[Problem description]:
Below this line are records; transcribe exactly the lines between the one holding "180 baguetes - Fornecido com queimad" and the one holding "Location appartement Compiègne (60200)", inclusive, and omit the pictures.

[[ Exercise data open ]]

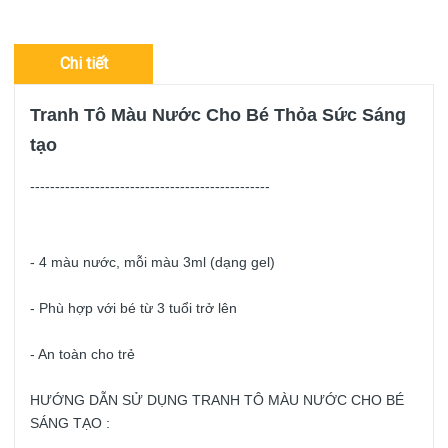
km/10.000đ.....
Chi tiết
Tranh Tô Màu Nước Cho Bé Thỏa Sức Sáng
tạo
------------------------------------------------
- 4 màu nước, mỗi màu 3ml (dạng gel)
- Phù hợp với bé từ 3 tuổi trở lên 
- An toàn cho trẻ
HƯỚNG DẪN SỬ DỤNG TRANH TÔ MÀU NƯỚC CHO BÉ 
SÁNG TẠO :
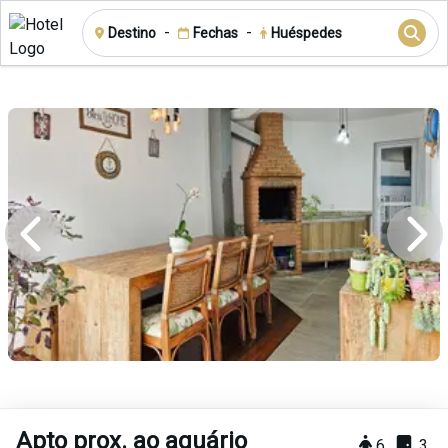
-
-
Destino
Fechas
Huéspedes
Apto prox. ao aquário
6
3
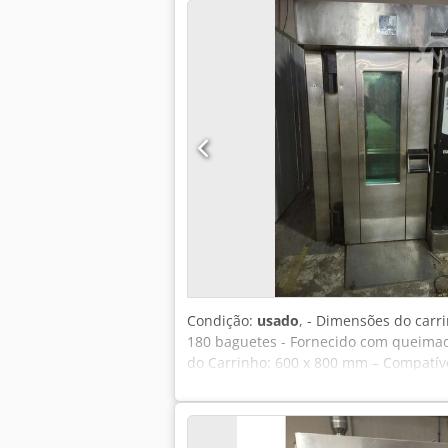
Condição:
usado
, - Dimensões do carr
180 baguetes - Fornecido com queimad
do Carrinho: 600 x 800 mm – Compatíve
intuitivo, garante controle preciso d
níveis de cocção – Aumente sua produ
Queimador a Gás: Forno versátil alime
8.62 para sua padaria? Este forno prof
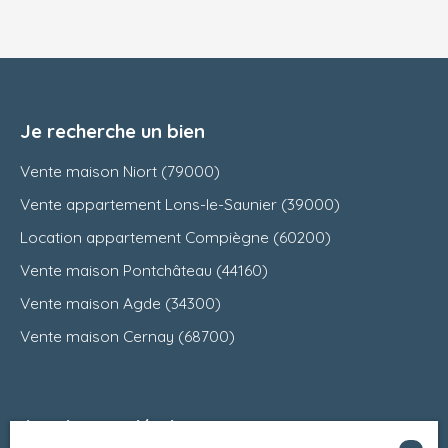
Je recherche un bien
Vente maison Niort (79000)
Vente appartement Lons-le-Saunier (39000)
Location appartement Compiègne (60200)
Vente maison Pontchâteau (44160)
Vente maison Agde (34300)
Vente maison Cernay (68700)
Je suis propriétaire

[[ Exercise data closed ]]
[[ Exercise data open ]]

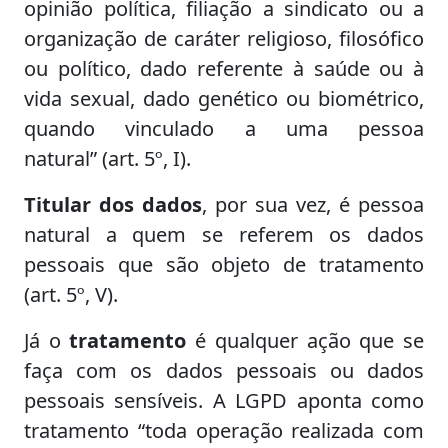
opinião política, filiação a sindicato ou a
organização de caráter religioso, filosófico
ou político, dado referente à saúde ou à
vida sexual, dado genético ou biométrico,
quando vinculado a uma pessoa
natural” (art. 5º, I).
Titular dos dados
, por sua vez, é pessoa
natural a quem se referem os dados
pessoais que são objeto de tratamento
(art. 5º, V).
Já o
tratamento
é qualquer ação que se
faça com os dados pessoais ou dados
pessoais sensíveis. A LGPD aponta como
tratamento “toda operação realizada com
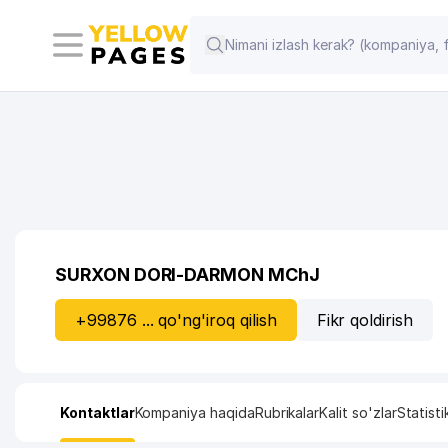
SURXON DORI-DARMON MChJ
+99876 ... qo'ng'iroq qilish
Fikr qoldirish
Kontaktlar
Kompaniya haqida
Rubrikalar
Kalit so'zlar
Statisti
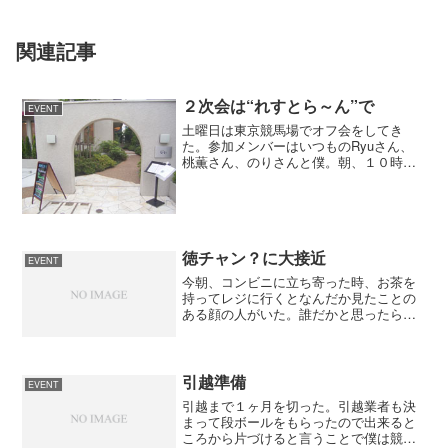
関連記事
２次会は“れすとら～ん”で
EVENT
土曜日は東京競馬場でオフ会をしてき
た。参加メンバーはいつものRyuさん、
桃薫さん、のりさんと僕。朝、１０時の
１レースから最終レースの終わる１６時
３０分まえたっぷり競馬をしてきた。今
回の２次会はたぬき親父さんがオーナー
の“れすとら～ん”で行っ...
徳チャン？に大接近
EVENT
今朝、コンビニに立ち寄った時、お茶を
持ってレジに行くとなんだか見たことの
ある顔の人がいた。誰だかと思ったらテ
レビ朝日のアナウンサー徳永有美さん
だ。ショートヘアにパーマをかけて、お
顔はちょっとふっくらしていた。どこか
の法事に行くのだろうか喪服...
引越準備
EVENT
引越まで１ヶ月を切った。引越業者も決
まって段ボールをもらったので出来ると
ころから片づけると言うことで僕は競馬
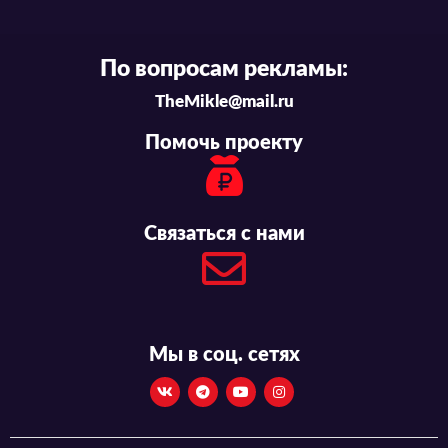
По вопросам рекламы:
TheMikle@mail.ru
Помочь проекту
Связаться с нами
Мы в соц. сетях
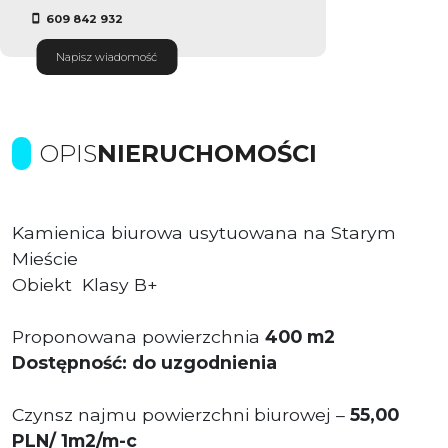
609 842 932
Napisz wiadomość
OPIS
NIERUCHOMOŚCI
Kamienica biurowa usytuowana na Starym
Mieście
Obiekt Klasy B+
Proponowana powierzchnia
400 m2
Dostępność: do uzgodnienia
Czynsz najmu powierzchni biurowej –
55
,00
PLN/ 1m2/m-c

[[ Exercise data closed ]]
[[ Exercise data open ]]

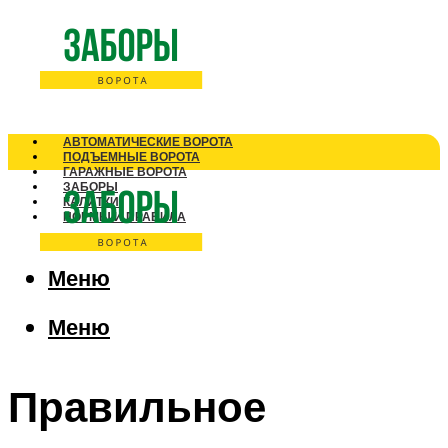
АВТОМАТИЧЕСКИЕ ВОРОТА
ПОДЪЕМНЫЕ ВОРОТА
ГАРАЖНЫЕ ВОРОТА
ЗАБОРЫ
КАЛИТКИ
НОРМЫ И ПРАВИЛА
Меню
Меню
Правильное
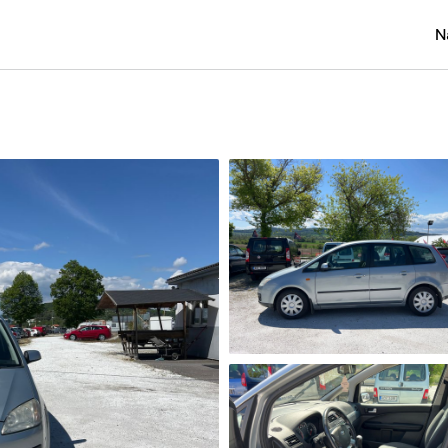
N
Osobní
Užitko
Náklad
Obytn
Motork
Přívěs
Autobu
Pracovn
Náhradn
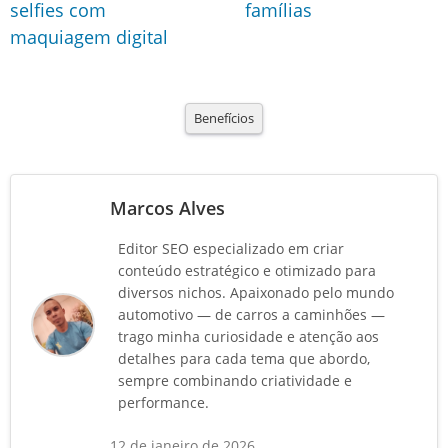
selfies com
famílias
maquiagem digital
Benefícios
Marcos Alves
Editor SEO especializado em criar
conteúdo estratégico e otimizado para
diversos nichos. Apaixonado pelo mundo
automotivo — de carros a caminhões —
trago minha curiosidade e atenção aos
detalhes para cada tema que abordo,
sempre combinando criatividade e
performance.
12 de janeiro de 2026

[[ Exercise data closed ]]

[Response to this exercise]:
180 baguetes - Fornecido com queimad
do Carrinho: 600 x 800 mm – Compatíve
intuitivo, garante controle preciso d
níveis de cocção – Aumente sua produ
Queimador a Gás: Forno versátil alime
8.62 para sua padaria? Este forno prof
Je recherche un bien
Vente maison Niort (79000)
Vente appartement Lons-le-Saunier (39000)
Location appartement Compiègne (60200)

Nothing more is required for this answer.